Collected data
Segment Open

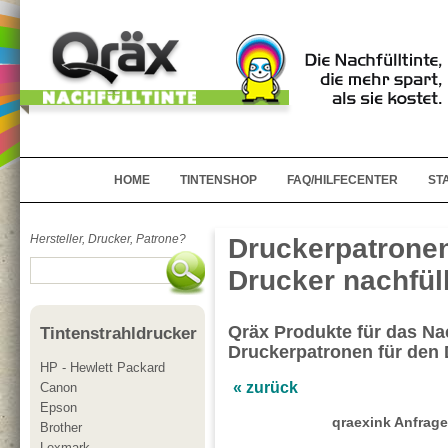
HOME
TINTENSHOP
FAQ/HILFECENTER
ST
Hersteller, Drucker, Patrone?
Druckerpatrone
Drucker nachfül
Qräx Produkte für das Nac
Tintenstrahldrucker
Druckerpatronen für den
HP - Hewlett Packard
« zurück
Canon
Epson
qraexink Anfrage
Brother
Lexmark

Segment Closed
Segment Open

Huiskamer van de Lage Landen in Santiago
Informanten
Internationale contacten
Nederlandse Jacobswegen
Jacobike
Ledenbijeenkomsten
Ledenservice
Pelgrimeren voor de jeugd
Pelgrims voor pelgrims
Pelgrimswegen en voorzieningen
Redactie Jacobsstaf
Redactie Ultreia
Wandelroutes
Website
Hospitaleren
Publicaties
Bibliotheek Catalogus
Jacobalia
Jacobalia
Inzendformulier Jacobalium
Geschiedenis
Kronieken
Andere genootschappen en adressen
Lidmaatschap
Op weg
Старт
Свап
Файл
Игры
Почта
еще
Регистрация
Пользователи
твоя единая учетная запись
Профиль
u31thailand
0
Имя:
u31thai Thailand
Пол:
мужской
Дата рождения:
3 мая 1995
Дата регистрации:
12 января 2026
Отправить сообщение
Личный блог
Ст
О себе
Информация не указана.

Segment Closed
Segment Open

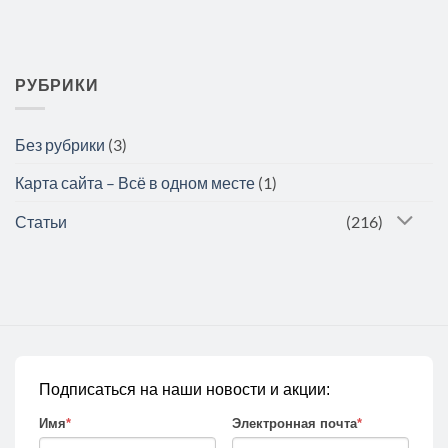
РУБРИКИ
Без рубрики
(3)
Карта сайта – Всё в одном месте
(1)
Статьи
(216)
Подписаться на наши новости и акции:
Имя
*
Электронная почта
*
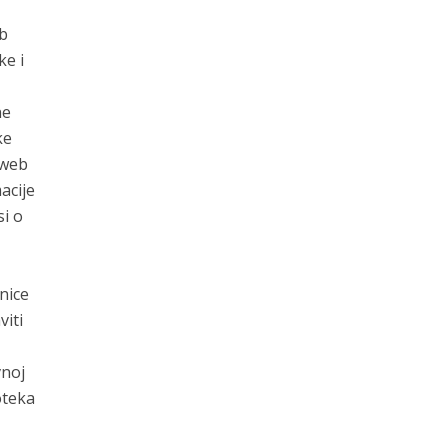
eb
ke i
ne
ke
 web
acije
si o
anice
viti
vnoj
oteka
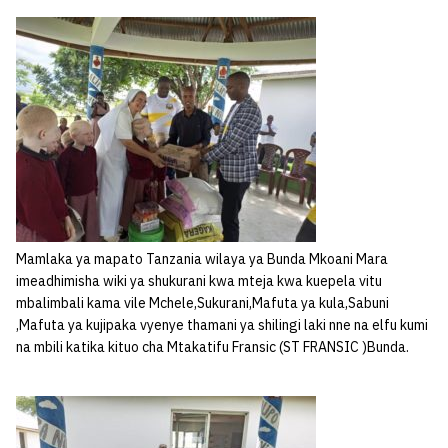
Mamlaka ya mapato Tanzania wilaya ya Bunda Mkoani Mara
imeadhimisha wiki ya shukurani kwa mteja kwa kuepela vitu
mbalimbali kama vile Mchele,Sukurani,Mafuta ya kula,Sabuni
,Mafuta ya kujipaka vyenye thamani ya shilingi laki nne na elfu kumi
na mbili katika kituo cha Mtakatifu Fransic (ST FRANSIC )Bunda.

Segment Closed

WORK REQUIRED: Please find every line in the records above that holds the word "Bunda" and copy it.

YOUR SOLUTION:
Mamlaka ya mapato Tanzania wilaya ya Bunda Mkoani Mara
na mbili katika kituo cha Mtakatifu Fransic (ST FRANSIC )Bunda.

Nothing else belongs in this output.